VENICE PRESERVED
The Swan, Stratford upon Avon, Monday 24th June, 2019
Thomas Otway’s play from 1682 is revived in stylish form for the RSC by director Prasanna Puwanarajah, who sets the piece in a 1980s noir-cum-comic book setting of darkness and drains, of pulsating music, with nudges to Blade Runner – and there’s even a character who looks like Grace Jones. Here, as in Otway’s original where he was critiquing the government of the day, this is not about Venice then or now. It’s a veiled comment on our present (woeful) government – and in this respect it works quite well.
Central to the action is married couple Jaffeir (NOT the villain in Aladdin) and Belvidera (NOT a guest house in Southport) whose relationship is sorely tested when he loses his money and they have to turn to her estranged father, Senator Pruili (an underused Les Dennis). Jaffeir is drawn into a group of revolutionaries by his bezzie mate Pierre (a cocksure and pragmatic Stephen Fewell) putting his wife up as collateral to prove his allegiance to their murderous cause. Belvidera doesn’t take too kindly to being offered up as a hostage and narrowly escapes rape by the swaggering Renault (Steve Nicolson) a man so rebellious he brazenly sports an alarming mullet.
As Jaffeir, Michael Grady-Hall brings passion and intensity, torn between his love and his friend. Grady-Hall is always great value, bringing out the depths of the role. Equally, Jodie McNee is compelling as tragic-but-dignified Belvidera, although I spend a lot of time wondering why she’s the only one with a strong Liverpudlian accent… Puwanarajah has his cast express emotion in broad strokes: there is a lot of falling to one’s knees, a lot of menacing each other with daggers, and while this makes for exciting viewing I find that, coupled with Otway’s scornful script, I don’t much care for anybody.
Amid the bleak melodrama, there is humour, provided mainly by the marvellous John Hodgkinson’s sleazeball senator Antonio, heavily into S&M and fully aware he can stun opponents into submission by making long speeches. The satire is ladled on thick as Hodgkinson hops around, his trousers at his ankles, alternating baby talk with oratory and verbiage.
It’s a production of bold moves, in its performance and its presentation. Belvidera’s cell, demarcated by lighting, looks like she’s being detained in a nightclub. The V for Vendetta masks sported by the revolutionaries are a bit on the nose. But I like the darkness of it, the dripping water, the coming-and-going with umbrellas.
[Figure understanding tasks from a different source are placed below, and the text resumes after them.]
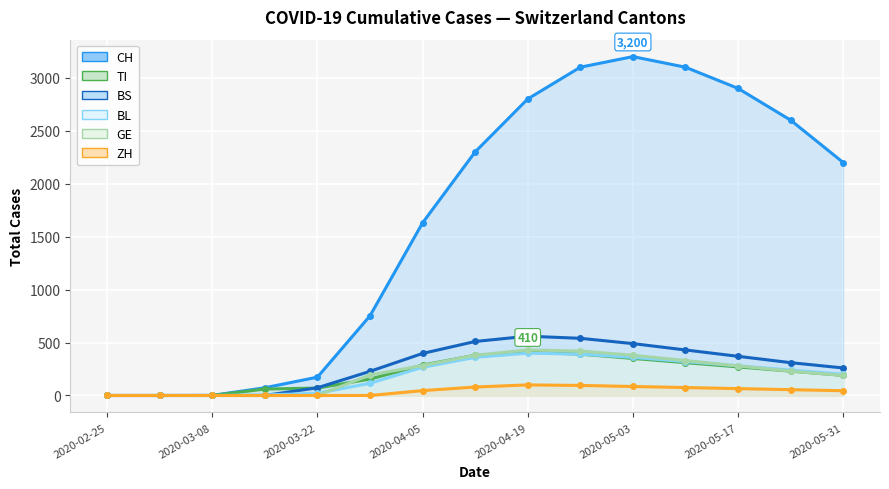

Reading left to right, extract all data points from this chart.

CH: 2020-02-25=0	2020-03-01=0	2020-03-08=1	2020-03-15=73	2020-03-22=173	2020-03-29=752	2020-04-05=1630	2020-04-12=2300	2020-04-19=2800	2020-04-26=3100	2020-05-03=3200	2020-05-10=3100	2020-05-17=2900	2020-05-24=2600	2020-05-31=2200
TI: 2020-02-25=0	2020-03-01=0	2020-03-08=0	2020-03-15=61	2020-03-22=70	2020-03-29=155	2020-04-05=287	2020-04-12=380	2020-04-19=410	2020-04-26=390	2020-05-03=350	2020-05-10=310	2020-05-17=270	2020-05-24=230	2020-05-31=190
BS: 2020-02-25=0	2020-03-01=0	2020-03-08=0	2020-03-15=0	2020-03-22=73	2020-03-29=228	2020-04-05=397	2020-04-12=510	2020-04-19=560	2020-04-26=540	2020-05-03=490	2020-05-10=430	2020-05-17=370	2020-05-24=310	2020-05-31=260
BL: 2020-02-25=0	2020-03-01=0	2020-03-08=0	2020-03-15=5	2020-03-22=21	2020-03-29=115	2020-04-05=266	2020-04-12=360	2020-04-19=400	2020-04-26=390	2020-05-03=360	2020-05-10=320	2020-05-17=280	2020-05-24=240	2020-05-31=200
GE: 2020-02-25=0	2020-03-01=0	2020-03-08=0	2020-03-15=0	2020-03-22=0	2020-03-29=193	2020-04-05=283	2020-04-12=380	2020-04-19=430	2020-04-26=420	2020-05-03=380	2020-05-10=330	2020-05-17=280	2020-05-24=230	2020-05-31=190
ZH: 2020-02-25=0	2020-03-01=0	2020-03-08=0	2020-03-15=0	2020-03-22=0	2020-03-29=0	2020-04-05=46	2020-04-12=80	2020-04-19=100	2020-04-26=95	2020-05-03=85	2020-05-10=75	2020-05-17=65	2020-05-24=55	2020-05-31=45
And Les Dennis navigating a gear change from hard-hearted gammon to tender, repentant father, is the finest performance of the night.
The message I come away with is that while those who oppose the government are too wrapped up with fighting among themselves, they will never achieve their aim, leaving the sleazeballs in power where they thrive and they flourish.